September 2020 CloudGuru challenge solution
Repository containing the implementation of the system described in the cloud guru blog post.
The goal was to develop a system that would pull multiple CSV files from github once a day, clean and merge certain rows and write them to a database. Every successful or failed execution should trigger a notification. It should also be possible to view a visualisation of the stored data.
Lambda seemed like the perfect candidate for regular, scheduled, short tasks and RDS seems like the perfect destination to store csv data. The goal was to keep the solution within AWS, so QuickSight was chosen as the visulation tool. To make the solution more secure, I wanted to keep the database in a private subnet - which in turn required the lambda to be moved to the VPC to be able to connect to the database.
Setting up the networking is a breeze using terraform - it makes it really convenient to set up multiple subnets across AZs, set up NAT and internet gateways and configure route tables. The solution has a public subnet, with a route to the internet gateway, and two private subnets with a route to the nat gateway that makes sure that the Lambda function running in the private subnet can still connect to the internet to fetch the csv files. Lambda requires access to at least two subnets to ensure reliability.
Terraform’s ability to generate random strings allows to generate random username and password for the database and store them in secrets manager. One way to ensure the users can’t leak the password is to never share it with them.
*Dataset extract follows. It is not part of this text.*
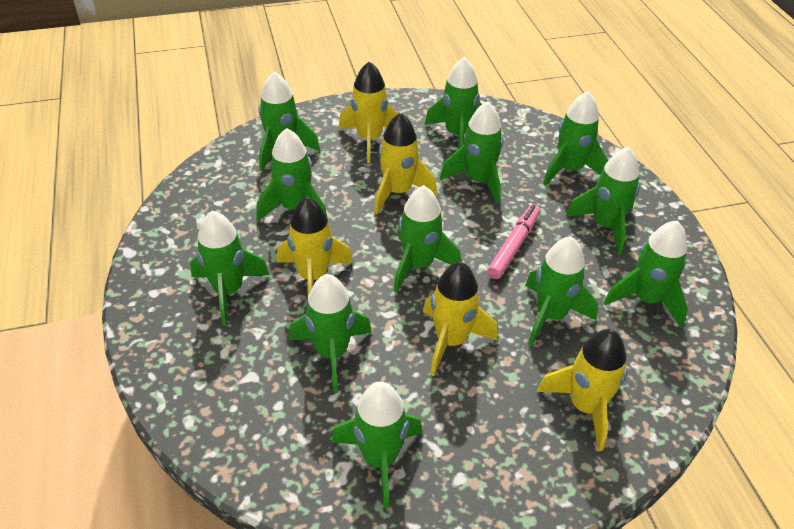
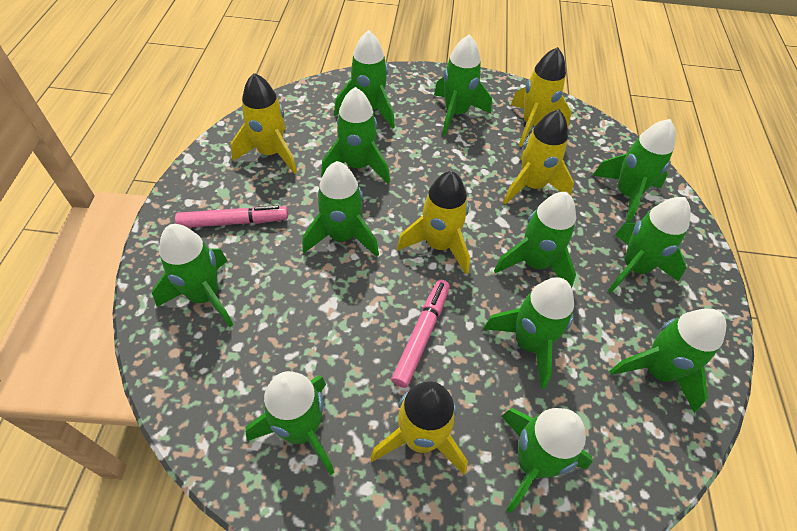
pink marker: 1 -> 2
The Lamda function uses requests
to fetch data from github and psycopg2
to talk to the postgres DB. The processing of the data is easily achieved using dict comprehensions. The SQL queries creating the tables and loading the data are written to handle both initial load and every subsequent run; the data loading uses postgres-specific SQL syntax to upsert all fetched data with updates only taking place if any column in a row has changed. The same query returns the xmax system column that is later used to determine whether the operation was an insert or an update. Evaluating the total number of updates and inserts happens in python using the results - while it would have been possible calculate that number in SQL, it would lead to less readable code.
Unfortunately, as QuickSight is not supported by any IaaC tool, the solution description cannot be included in this repo. AWS does provide good documentation on how to get it to work with private networks, although it will seem non-obvious that it’s a premium feature. It will also take some time for connectivity to private networks to be established - in my case it was upwards of 30 minutes.
cursor.executemany
is slower than cursor.executevalues
and the former does not return the results of the query.